# Charlie Ward



## MAVSFAN (Jun 12, 2002)

What are the Knicks fans opinions on Charlie Ward? I ask this because of the rumored trade that has him going to Dallas along with Kurt Thomas for Nick Van Exel.

This is the same Charlie Ward that won the Heisman Trophy at Florida State as a FOOTBALL player.
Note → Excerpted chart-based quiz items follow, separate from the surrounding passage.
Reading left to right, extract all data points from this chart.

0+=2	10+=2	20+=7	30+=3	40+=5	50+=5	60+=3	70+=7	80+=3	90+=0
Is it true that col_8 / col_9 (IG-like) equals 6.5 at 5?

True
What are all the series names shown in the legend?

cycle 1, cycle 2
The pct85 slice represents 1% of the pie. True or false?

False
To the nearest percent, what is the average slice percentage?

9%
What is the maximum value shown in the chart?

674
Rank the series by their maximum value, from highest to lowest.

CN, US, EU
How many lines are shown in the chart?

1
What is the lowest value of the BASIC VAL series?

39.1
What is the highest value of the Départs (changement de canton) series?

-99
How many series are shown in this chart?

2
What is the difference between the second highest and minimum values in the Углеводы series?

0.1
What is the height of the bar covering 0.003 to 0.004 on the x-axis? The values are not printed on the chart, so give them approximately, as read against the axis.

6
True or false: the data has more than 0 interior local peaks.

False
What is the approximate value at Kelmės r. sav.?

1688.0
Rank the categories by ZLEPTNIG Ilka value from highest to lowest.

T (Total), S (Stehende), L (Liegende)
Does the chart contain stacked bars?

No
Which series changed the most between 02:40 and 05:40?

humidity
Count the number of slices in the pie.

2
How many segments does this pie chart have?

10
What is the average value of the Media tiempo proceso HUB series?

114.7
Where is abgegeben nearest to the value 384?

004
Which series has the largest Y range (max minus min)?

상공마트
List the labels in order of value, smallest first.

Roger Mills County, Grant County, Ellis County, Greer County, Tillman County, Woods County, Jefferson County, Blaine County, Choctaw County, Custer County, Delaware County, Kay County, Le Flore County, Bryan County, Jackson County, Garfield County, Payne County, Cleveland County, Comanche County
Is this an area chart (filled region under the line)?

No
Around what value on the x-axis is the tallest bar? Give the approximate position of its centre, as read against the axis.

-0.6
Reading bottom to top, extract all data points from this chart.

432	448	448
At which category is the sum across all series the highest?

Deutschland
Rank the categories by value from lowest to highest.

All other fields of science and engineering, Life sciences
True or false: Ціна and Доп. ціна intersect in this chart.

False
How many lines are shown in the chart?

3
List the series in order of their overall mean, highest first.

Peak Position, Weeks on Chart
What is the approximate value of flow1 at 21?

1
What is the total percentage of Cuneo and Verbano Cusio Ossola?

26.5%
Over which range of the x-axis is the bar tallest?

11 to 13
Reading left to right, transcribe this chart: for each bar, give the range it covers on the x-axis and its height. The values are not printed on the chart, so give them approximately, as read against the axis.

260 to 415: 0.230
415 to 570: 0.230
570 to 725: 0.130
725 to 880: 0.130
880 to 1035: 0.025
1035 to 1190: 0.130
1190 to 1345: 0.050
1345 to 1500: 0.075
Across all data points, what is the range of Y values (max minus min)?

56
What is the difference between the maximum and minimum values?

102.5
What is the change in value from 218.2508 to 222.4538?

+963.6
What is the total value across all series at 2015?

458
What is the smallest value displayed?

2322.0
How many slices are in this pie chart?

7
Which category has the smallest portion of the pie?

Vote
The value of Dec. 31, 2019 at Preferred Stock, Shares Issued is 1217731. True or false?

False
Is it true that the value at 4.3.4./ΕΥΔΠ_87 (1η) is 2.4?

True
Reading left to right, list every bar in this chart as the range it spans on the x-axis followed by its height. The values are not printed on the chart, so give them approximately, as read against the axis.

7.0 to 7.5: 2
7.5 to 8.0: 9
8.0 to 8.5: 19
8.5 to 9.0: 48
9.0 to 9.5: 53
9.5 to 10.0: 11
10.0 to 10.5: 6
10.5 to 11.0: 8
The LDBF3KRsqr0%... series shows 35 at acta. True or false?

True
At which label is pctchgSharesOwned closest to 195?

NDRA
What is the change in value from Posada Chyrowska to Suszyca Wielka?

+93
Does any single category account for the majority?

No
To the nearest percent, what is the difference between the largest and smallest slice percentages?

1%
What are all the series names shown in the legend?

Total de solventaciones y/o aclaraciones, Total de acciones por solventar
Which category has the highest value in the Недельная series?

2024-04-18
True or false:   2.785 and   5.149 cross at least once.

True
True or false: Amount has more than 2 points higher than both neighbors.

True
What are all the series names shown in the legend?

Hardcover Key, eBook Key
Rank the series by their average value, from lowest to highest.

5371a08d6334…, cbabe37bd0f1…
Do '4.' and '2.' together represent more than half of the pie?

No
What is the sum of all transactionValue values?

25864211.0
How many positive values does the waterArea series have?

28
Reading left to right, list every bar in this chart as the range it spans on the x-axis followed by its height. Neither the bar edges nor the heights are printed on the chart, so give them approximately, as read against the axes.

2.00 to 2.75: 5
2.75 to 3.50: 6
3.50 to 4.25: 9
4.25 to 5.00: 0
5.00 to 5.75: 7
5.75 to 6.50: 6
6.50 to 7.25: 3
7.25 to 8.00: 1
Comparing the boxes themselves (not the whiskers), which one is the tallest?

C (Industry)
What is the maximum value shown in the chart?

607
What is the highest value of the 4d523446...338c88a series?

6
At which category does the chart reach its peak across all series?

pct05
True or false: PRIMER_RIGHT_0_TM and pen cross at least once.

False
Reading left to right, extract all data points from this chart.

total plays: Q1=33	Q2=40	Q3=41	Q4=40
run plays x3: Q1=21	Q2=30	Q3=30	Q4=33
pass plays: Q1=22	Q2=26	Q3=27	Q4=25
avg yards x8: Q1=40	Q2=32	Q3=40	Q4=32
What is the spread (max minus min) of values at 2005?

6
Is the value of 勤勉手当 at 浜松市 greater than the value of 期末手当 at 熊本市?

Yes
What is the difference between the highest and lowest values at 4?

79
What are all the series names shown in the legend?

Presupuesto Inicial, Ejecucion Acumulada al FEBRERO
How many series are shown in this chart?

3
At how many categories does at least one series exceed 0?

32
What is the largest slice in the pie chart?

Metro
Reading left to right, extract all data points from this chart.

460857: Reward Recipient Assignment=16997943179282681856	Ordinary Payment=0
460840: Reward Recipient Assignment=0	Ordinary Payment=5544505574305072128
IMO, he made the right decision playing in the NBA. At least he is still playing as a pro (unlike Andre Ware).


----------



## Fordy74 (May 22, 2002)

Charlie Ward has his moments. I wish he would be aggressive on offense more and look for his shot more. He has a good outside shot and can hit the 3. He is excellent at finishing his drives to the goal. He just goes through long periods of never looking for his shot. He is a serviceable backup and a decent emergency starting PG.


----------



## BreakYaAnkles10 (Jun 11, 2002)

I personally don't want NVE on this team. But Charlie...I'd rather have him then Howard Eisley is all I gotta say. Sadly, we have both of them.


----------



## The Phoenix (Jul 12, 2002)

NVE is risky. I do like Ward.......he has more moments than Eisley, who for some reason, just cant shoot. Plus you could tell that Charlie was a 'Van Gundy' type player


----------



## Dr. J (Jul 12, 2002)

The main problem with Ward is his knees. Actually his contract, and his streaky shooting, his holier than thou preachiness, and his lack of aggressivenes. Sorry, his main problems are..

He is ok. THe Knicks went to the Finals with him as the starting PG. He is a decent defender (takes a lot of charges), can hit the open standing 3 pointer,and does finish well. 

I would prefer the Knicks to keep him rather than trade him and Thomas. We need to use the exemption on a center and really need Thomas to play 25-30 minutes backup and as insurance against McDyess.


----------



## The Phoenix (Jul 12, 2002)

Yeah, and I think becuz of the on again off again PG PT situation went on last season Charlie's stats and effectiveness went down understandably from that. IF we dont get a PG (i hope we dont and just concentrate on a center or 2), i could see Ward starting over Williams at first.


----------